Mein Gott. Es war richtig schlecht. Die Securities waren sehr schlecht und die Mitarbeiterinnen. Es gab keine Möglichkeit, mit der Leitung zu sprechen. Auch die Sozialarbeiter waren schlecht erreichbar. Sie ließen einen nicht ins Gebäude. Man musste immer draußen in einer Schlange stehen und warten, um mit ihnen sprechen zu können. Man kam dann immer erst nach eine Stunde. Draußen war es kalt und ich bin 55 Jahre alt. Wenn du in der Kälte wartest, ist das nicht gut für deine Gesundheit. Die Kommunikation war sehr schlecht. Im Zimmer gab es für jeden nur einen sehr kleinen Schrank, vielleicht zwanzig, dreißig Zentimeter breit. Ich hatte vorher schon 14 Monate in Unterkünften gelebt. Ich hatte Kleidung für Frühling, Sommer, Herbst und Winter. Wie soll ich die in so einem kleinen Schrank unterbringen?

Wie waren die hygienischen Bedingungen?

In der Corona-Pandemie sind Gesundheit und Hygiene sehr wichtig. In Neustadt war aber das Essen schlecht und die Hygiene auch. Es gab keine Handseife, überall waren Aushänge mit «Hände dreißig Sekunden einseifen» , aber es gab keine Seife. Das konnte ich nicht verstehen.
Warum sorgt man nicht für gute Hygienemaßnahmen in der Unterkunft?

Die sanitären Einrichtungen waren oft sehr schmutzig. Einige Menschen haben nicht gespült, nachdem sie auf Toilette waren. Ich war oft auf Toilette und habe gesehen, dass die Toilette voller Klopapier war und dann habe ich geputzt. Deine Hände sind dann sehr schmutzig und du kannst sie nur mit Wasser ohne Seife waschen. So bekommt man bestimmt Corona. Ich habe immer geputzt und gedacht: «Gott, willst du von mir, dass ich hier putze?» Ich habe das einfach gemacht. Bis zum Abend war dann aber alles schon wieder sehr schmutzig. Wenn nicht auf Hygiene geachtet wird, können Leute in der Unterkunft für andere sehr gefährlich sein und Corona auf sie übertragen.

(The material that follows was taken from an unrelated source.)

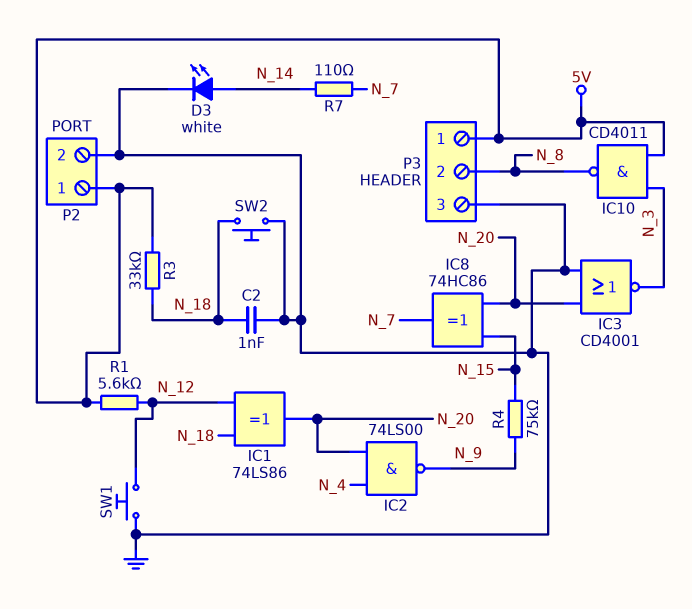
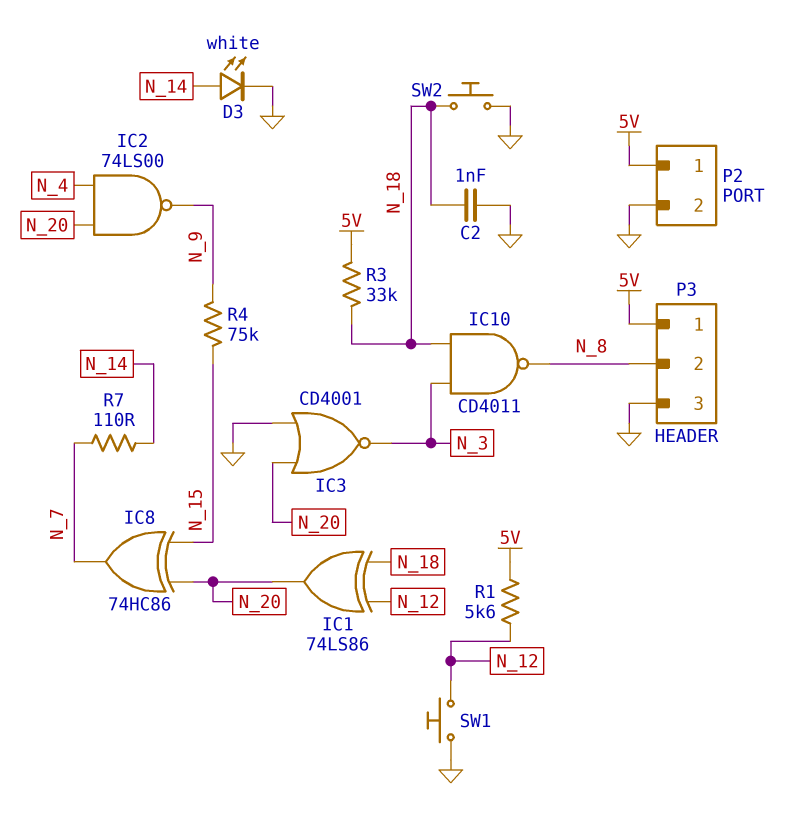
IC10: NAND CD4011 (in 5V, in N_3, out N_8) -> NAND CD4011 (in N_3, in N_18, out N_8)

Möchten Sie noch etwas ergänzen?

Ich finde es wichtig, auf unsere deutschen Nachbarn zuzugehen. Wir können ihnen zum Beispiel einen Kuchen vorbeibringen an Neujahr oder Weihnachten. Sie zum Abendessen einladen. Ich sage immer: «Wenn wir davon ausgehen, es gibt eintausend Themen, dann haben wir von diesen mindestens siebenhundert gemeinsam. Bei den anderen dreihundert sind wir vielleicht anders. Lassen wir die doch einfach beiseite. Die sind nicht wichtig. Wichtig ist, dass wir siebenhundert teilen. Das ist genug, um uns zu verstehen, genug, um zusammen zu leben.»